Facebook says government requests for user data violate the privacy rights of the people on the social networking site. Reuters

Facebook said Tuesday that the number of requests from governments around the world for information about users of the social networking site increased by about a quarter in the first half of 2014, compared to the second half of last year. The U.S. government led the world's nations in the number of requests, the company said.

According to the social networking giant, governments made 34, 946 requests -- an increase of 24 percent over the second half of 2013 -- for users’ personal data in the first six months of 2014. During the same time, the amount of content restricted because of local laws rose about 19 percent.

“We scrutinize every government request we receive for legal sufficiency under our terms and the strict letter of the law, and push back hard when we find deficiencies or are served with overly broad requests,” Chris Sonderby, Facebook’s deputy general counsel, said in a blog post.

According to Facebook’s third Government Requests Report, the U.S. government made 15, 433 requests, which was the highest among 84 countries listed in the report. The Indian government was second with 4, 559 requests, followed by Germany with 2, 537 requests.

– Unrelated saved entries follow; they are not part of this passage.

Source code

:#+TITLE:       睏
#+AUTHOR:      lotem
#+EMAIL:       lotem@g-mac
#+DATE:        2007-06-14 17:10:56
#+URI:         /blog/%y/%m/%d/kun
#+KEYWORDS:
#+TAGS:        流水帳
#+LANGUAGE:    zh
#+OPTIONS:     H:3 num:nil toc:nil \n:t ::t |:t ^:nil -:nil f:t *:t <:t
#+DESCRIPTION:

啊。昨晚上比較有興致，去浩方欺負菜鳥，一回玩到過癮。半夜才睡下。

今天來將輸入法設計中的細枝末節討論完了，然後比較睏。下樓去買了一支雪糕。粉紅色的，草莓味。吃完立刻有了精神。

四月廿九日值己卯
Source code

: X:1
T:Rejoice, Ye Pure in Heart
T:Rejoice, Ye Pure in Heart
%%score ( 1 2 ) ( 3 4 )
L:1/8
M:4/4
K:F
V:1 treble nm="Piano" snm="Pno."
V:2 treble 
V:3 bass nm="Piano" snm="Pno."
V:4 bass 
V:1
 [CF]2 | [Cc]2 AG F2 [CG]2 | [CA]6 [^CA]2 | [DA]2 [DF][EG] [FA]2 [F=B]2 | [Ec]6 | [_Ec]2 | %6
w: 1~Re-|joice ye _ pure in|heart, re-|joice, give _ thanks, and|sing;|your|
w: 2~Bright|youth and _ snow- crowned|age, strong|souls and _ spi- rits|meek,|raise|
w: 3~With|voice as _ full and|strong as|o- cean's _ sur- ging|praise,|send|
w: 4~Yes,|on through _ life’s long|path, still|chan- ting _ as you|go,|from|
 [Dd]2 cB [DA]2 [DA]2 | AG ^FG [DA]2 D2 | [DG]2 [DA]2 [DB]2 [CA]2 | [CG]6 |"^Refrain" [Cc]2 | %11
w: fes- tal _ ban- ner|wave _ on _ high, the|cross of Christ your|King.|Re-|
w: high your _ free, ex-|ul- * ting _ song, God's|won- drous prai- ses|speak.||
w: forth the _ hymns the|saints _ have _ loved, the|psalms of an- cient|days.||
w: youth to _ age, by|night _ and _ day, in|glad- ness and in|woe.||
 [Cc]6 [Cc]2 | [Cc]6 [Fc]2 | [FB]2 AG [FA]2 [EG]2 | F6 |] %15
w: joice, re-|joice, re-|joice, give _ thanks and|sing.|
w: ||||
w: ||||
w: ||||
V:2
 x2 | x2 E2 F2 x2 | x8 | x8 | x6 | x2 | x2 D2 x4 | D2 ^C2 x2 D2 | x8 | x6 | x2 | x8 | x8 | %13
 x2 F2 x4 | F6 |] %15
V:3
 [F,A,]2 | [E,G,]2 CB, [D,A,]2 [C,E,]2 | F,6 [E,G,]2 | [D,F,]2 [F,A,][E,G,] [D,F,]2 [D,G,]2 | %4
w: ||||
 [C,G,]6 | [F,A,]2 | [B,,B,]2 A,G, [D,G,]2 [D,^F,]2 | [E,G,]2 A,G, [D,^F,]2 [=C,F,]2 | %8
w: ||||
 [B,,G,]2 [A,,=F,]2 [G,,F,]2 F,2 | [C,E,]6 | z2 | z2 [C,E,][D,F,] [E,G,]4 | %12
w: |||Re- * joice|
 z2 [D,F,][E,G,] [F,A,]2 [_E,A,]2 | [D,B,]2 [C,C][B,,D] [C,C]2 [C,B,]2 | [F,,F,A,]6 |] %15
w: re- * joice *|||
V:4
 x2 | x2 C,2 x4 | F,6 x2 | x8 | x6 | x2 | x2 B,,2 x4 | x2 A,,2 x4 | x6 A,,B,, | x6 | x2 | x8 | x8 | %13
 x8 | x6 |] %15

Facebook said that it has challenged several search warrants issued by a court in New York over the past year. The warrants demanded that the company provide nearly all data from the accounts of nearly 400 Facebook users, making it the largest request the company has ever received.

“We’ve argued that these overly broad warrants violate the privacy rights of the people on Facebook and ignore constitutional safeguards against unreasonable searches and seizures,” Sonderby said. “Despite a setback in the lower court, we’re aggressively pursuing an appeal to a higher court to invalidate these sweeping warrants and to force the government to return the data it has seized.”

Facebook also said that it would continue to push governments for additional transparency and to reform their surveillance practices.

In September, Google said that it had received about 32,000 data requests from governments around the world in the first half of 2014, 15 percent more than in the latter half of 2013, and 150 percent more than the number of requests the company received when it started publishing transparency reports in 2009.